Display and Desktop Interface#

Display Capabilities#

Video Outputs

  • Display output for the host operating system is provided by a PCIe add-in GPU installed in the PCIe x16 Gen5 slot.

  • The BMC Mini DisplayPort output is reserved for BMC console access and platform management and is not used for the primary desktop display.

Audio Support

  • USB Audio

  • Bluetooth Audio

Desktop Experience#

  • Interface: Regular Ubuntu desktop

  • Pre-installed: NVIDIA Container Toolkit, NVIDIA CUDA Toolkit, Data Center GPU Manager, NVIDIA DOCA-OFED, NVIDIA GPU Driver, NVIDIA Optimized Kernel

  • Graphics: Ubuntu (XOrg) GUI desktop with preinstalled browser

  • Acceleration: Desktop and application acceleration using OpenGL/Vulkan

  • Video: Desktop video acceleration (nvenc/nvdec) for browsers and media players (VLC)

DRM Content Support

  • Browser playback in fallback resolutions

  • Enhanced copy protection consistent with Ubuntu 24.04 and NVIDIA GPU driver capabilities.

Performance and Power Management#

  • RTD3: Runtime D3 support

  • Power States: Product-defined PStates for optimized performance

  • Suspend/Resume: Basic functionality support

Software Stack#

Core AI Libraries#

NVIDIA AI Software

  • NCCL (NVIDIA Collective Communications Library)

  • cuDNN (CUDA Deep Neural Network library)

  • TensorRT-LLM

  • TensorRT

  • All supported toolkits and math libraries

CUDA Toolkit

  • CUDA 13.1

  • Latest fully-tested CUDA Toolkit, with CUDA examples included

Development Tools#

Linux Development Tools

  • build-essentials

  • gdb, vim

  • Support for C, C++, Perl, Python development

GPU Development Tools

  • Nsight Systems

  • Nsight Compute

  • Nsight Graphics

  • Nsight Deep Learning Designer

  • JupyterLab extensions

  • CUDA GDB

Container and Orchestration#

Docker Support

  • NVIDIA Docker containers

  • NVIDIA Container Runtime for Docker included

  • Multiple bare metal container support

Data Science and Analytics#

RAPIDS OSS project support

  • cuDF

  • cuML

  • cuGraph

  • XGBoost

Deep Learning Frameworks

  • vLLM

  • SGLang

  • PyTorch

  • TensorRT

  • cuDNN

Compute Support

  • OpenCL support included

Additional Software Support#

  • Omniverse: NVIDIA Omniverse support

  • GPU Driver: GSP-RM/OpenRM-based NVIDIA Open GPU Kernel (nvidia-open) driver as the default configuration.
* * * * * * * * *
What is required>
Rewrite the section of the display and desktop interface text starting at "Video Outputs" and ending at "primary desktop display.", changing every "BMC" to "Baseboard Management Controller".

Provided data>
* * * * * * * * *
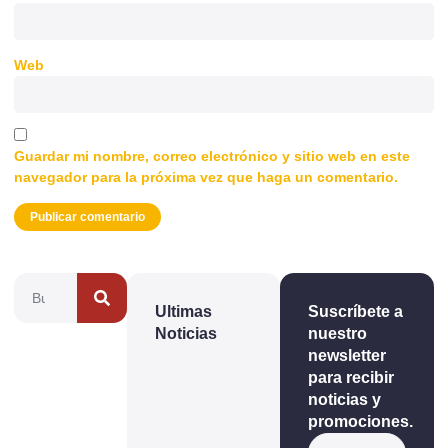
Web
Guardar mi nombre, correo electrónico y sitio web en este
navegador para la próxima vez que haga un comentario.
Ultimas
Suscríbete a
Noticias
nuestro
newsletter
para recibir
noticias y
promociones.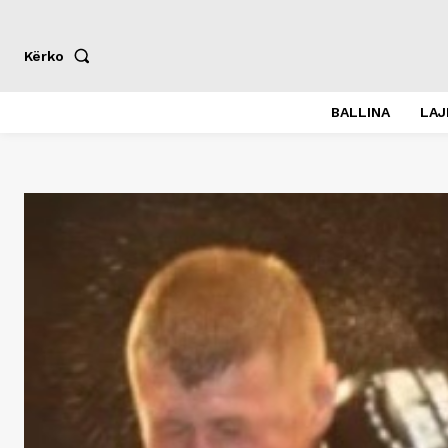
Kërko
BALLINA
LA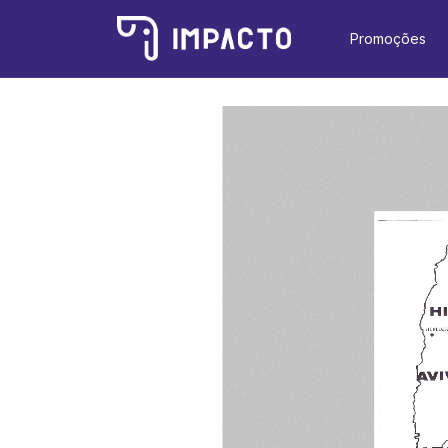
Promoções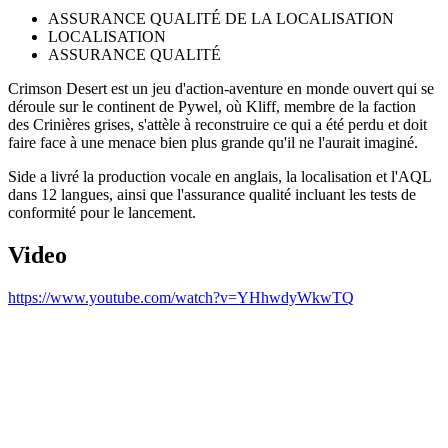
ASSURANCE QUALITÉ DE LA LOCALISATION
LOCALISATION
ASSURANCE QUALITÉ
Crimson Desert est un jeu d'action-aventure en monde ouvert qui se
déroule sur le continent de Pywel, où Kliff, membre de la faction
des Crinières grises, s'attèle à reconstruire ce qui a été perdu et doit
faire face à une menace bien plus grande qu'il ne l'aurait imaginé.
Side a livré la production vocale en anglais, la localisation et l'AQL
dans 12 langues, ainsi que l'assurance qualité incluant les tests de
conformité pour le lancement.
Video
https://www.youtube.com/watch?v=YHhwdyWkwTQ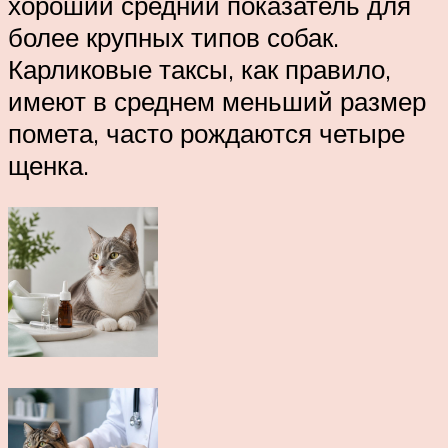
хороший средний показатель для
более крупных типов собак.
Карликовые таксы, как правило,
имеют в среднем меньший размер
помета, часто рождаются четыре
щенка.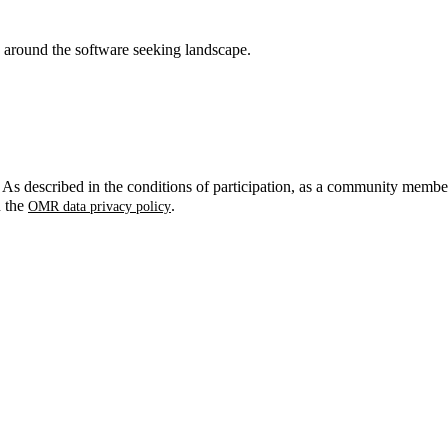
around the software seeking landscape.
. As described in the conditions of participation, as a community membe
n the
.
OMR data privacy policy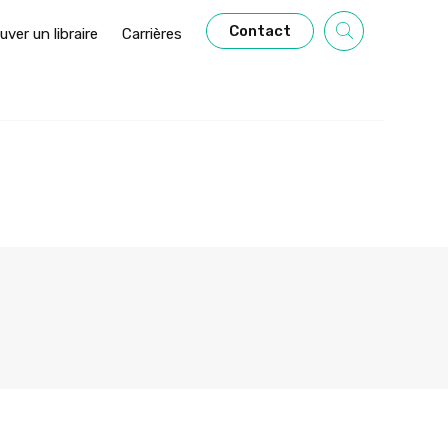
Contact
uver un libraire
Carrières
* * * * * * * * *
Task response>
Video Outputs

  • Display output for the host operating system is provided by a PCIe add-in GPU installed in the PCIe x16 Gen5 slot.

  • The Baseboard Management Controller Mini DisplayPort output is reserved for Baseboard Management Controller console access and platform management and is not used for the primary desktop display.